Ses gelmeyince kaşlarımı çatıp tekrar tıklattım kapıyı.

"Bahar?"

"Geliyorum Yavuz."

"Canım bir sorun yok di mi, geleyim mi?"

"Hayır canım bir sorun yok, geliyorum."

"Tamam."

Tekrar salona çocukların yanına geçtim. Kanepeye oturup baktım evlatlarıma. Güzel güzel oyuncaklarıyla oynuyorlardı. Gülümseyerek izledim evlatlarımı. Sonra aklıma gelen şeyle yanlarına gittim. Yere çömelip Yağız'ın ellerinden tuttum.

"Babacım, artık biraz yürüyelim mi? Bak bir yaşına geldiniz lan artık. Hadi bakalım babacım."

Yağız'ı kaldırıp ellerini bıraktım yavaşça. Ben hevesle bakarken Yağız kollarını açıp dengede durmaya çalıştı. Bir adım atacak gibi oldu ama pat diye geri düştü mindere.

"Lan oğlum, az daha oluyordu ha. Hadi Yiğit, bir de sana bakalım."

Yiğit'i de tutup kaldırdım. O da tek ayağını kaldırıp adım atacakken o da düştü pat diye. Gülerek ikisini de öptüm.

"Neyse neyse, olacak."

Ben çömelmiş ikizlere bakarken, Bahar geldi salona.

"Bahar bak bak, oğulların az kalsın yürüyordu ama pat diye düştüler popolarının üstüne."

Bahar'dan ses gelmeyince başımı çevirip baktım. Kızarmış gözleriyle gülümsüyordu. Hemen kalktım çömeldiğim yerden. Yanına gidip yüzünü avuçladım.

"Canım ne oldu?"

Bahar gülümseyerek başını iki yana salladı.

"Bir şey yok canım."

"Nasıl bir şey yok Bahar? Ağlamışsın, gözlerin kıpkırmızı olmuş. Korkutma beni, ne oldu?"

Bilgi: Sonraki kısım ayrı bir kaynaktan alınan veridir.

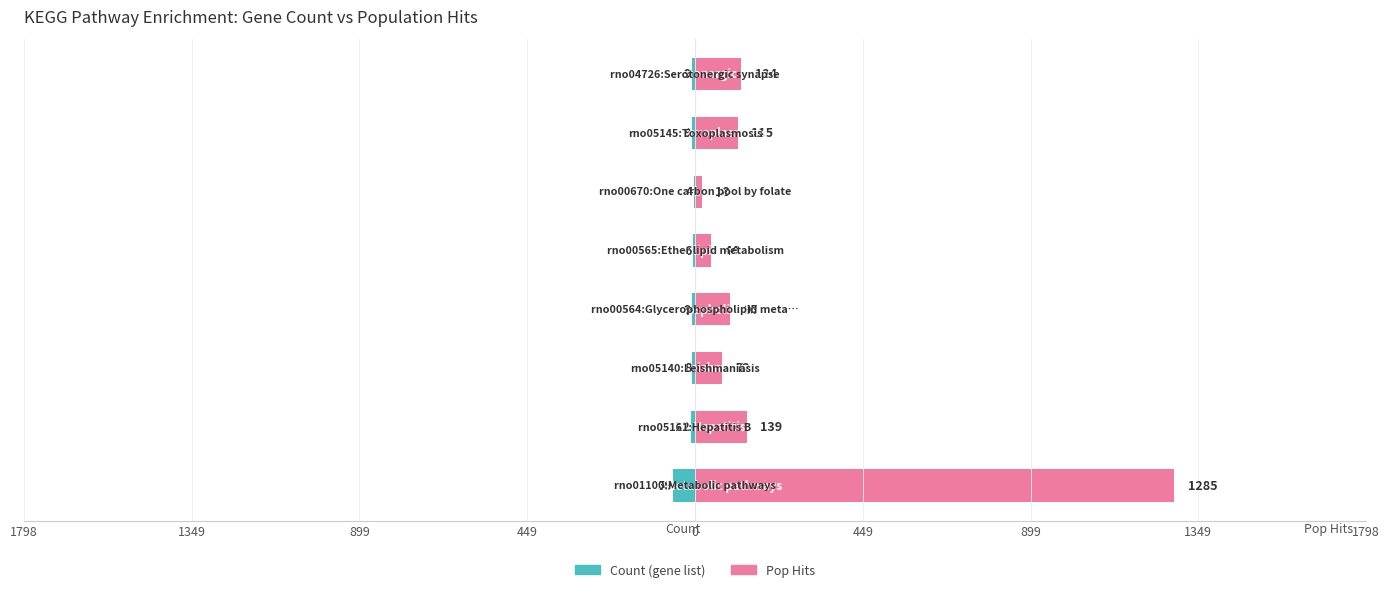

What is the difference between the maximum and minimum values in the Pop Hits series?

1267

Ben tedirgince bakarken, Bahar gülüp eğdi başını. Ardından tekrar gözlerime baktı.

"Hay Allah, çok mu belli oluyor? O kadar da yıkadım yüzümü soğuk suyla. Keşke makyaj falan yapsaydım."

Kaşlarımı çatıp anlamadan baktım.

"Bahar ne diyorsun, ne makyajı Allah aşkına? Güzelim neden ağladın, söyler misin?"

"Yavuz, bana biraz izin versene, şimdi olmaz."

"Ne demek şimdi olmaz?"

"Yani işte, bu haberi nasıl vereceğimi düşünecektim ben biraz. Böyle pat diye söyleyemem ki."